Rationale behind ‘Stainless Steel Super Structure’ for Buses 2013-01-2418
There have always been different approaches when it comes to ‘Bus body architecture’. The design approach has gone through different phases namely, chassis based, semi integral, integral and monocoque. Equally varied is the choice of material for bus super structure. The predominantly used ones are - mild steel with galvanization, stainless steel (SS) and aluminum.
This paper discusses the rationale behind choosing stainless steel for the complete bus structure. With rapid development in infrastructure and public mass transit system, it has become imperative to have a robust structure for buses that is durable and crash worthy.

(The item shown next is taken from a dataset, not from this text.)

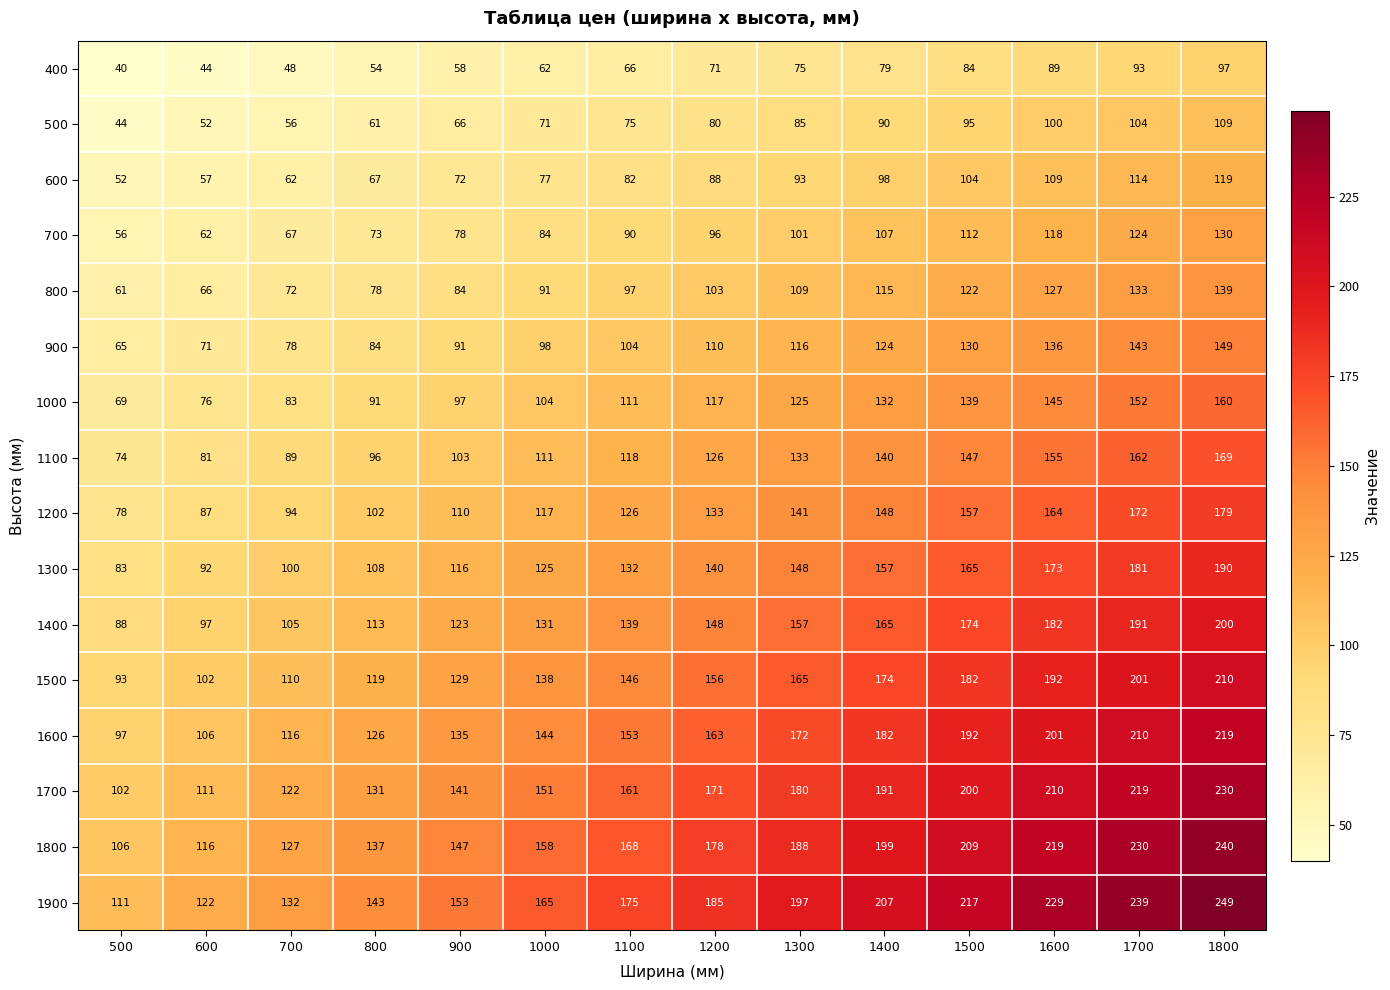

What is the average value of the 500 series?

78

Among the family of stainless steels, ferritic stainless steel exhibits excellent mechanical properties with corrosion resistance and better strength to weight ratio compared to the galvanized mild steel. Although the initial material cost is higher in case of stainless steel, it still scores better in other areas, namely lower weight, less replacement, lesser down time and recyclability. On the whole the lower life cycle cost (LCC) offsets the initial material cost and yields rich dividends to the end customer.
Besides a lower LCC, stainless steel contributes to safety, because in the event of a collision a mild steel structure may cave in at critical inconspicuous areas if it is exposed to corrosion. Stainless steel by virtue of its higher strength to weight ratio, brings down the unladen weight of the bus and hence improves the fuel efficiency of the vehicle.
This paper establishes an empirical relationship between LCC, raw material cost, weight reduction and fuel cost.